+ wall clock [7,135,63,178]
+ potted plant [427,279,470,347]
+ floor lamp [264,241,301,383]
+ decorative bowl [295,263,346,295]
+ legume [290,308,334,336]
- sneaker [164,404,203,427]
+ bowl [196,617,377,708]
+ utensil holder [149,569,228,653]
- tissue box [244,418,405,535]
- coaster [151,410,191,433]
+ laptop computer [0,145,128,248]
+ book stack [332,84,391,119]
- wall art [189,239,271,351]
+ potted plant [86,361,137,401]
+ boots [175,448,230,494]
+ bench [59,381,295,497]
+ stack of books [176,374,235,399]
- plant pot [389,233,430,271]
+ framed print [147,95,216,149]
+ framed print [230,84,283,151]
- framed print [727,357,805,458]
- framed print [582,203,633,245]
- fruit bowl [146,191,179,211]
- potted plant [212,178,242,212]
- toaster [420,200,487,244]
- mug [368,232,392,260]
== == ==
Work instructions
The required output is each line of the entries that contains the word "wall".

Written solution
+ wall clock [7,135,63,178]
- wall art [189,239,271,351]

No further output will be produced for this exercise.